**Trecho de origem**

Documentário Quincy mostra a vida tumultuada do grande músico, compositor e arranjador Quincy Jones, na ótica de uma de suas filhas.
Hoje em dia eu estou começando a achar chato assistir um documentário ou ler sobre dados biográficos de alguém o qual eu o tive como ídolo, e depois ficar sabendo dos podres da vida desta pessoa, que absolutamente nada tem a ver com a arte que ela praticou.
Pois bem: no documentário “Quincy”, que faz uma exposição de 2 horas sobre o grande músico, compositor e arranjador Quincy Jones, uma parte significativa das entrevistas, eventos e depoimentos acaba por trazer à baila a sensação de desconstrução do meu antigo ídolo, em parte, sinceramente, culpa do próprio homenageado, que aproveitou aquela oportunidade para lavar a alma dos seus erros e se vangloriar de coisas que ele devia ter guardado para si próprio, na minha opinião.
Nas aulas de farmacologia da faculdade a gente aprendeu que determinados fármacos que estimulam o cérebro trazem euforia, e para os músicos eles ajudam a aumentar a acuidade auditiva. Sessões de gravação tarde da noite ou de madrugada ganharam fama no passado de terem sido vividas com a ajuda deste tipo de estimulante ou de bebida alcoólica e/ou tóxicos pesados.
No meio artístico tais hábitos são hoje comumente relatados, em confissões públicas de seus protagonistas, e curiosamente no meio jazzístico o uso de drogas foi recorrente e acabou por contribuir como a causa de morte de músicos famosos, como Chet Baker ou Bud Powell, por exemplo.
Quando muito, estes músicos sobreviveram com enorme dificuldade e é constrangedor para os fãs tomar conhecimento que eles levaram uma vida autodestrutiva e com constante sofrimento.

**Objetivo**
Com base no trecho sobre o documentário Quincy, responda, por favor:
1. Quanto tempo dura a exposição que o documentário faz sobre Quincy Jones?
2. Sob a ótica de quem o documentário mostra a vida de Quincy Jones?
3. Quais músicos famosos são citados como exemplos de mortes para as quais o uso de drogas contribuiu?

**Dados fornecidos**
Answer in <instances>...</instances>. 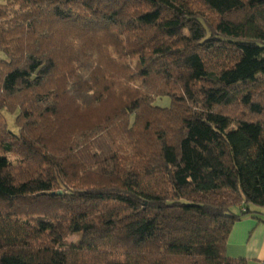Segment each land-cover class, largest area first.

**Resposta**
1. 2 horas.
2. De uma de suas filhas.
3. Chet Baker e Bud Powell.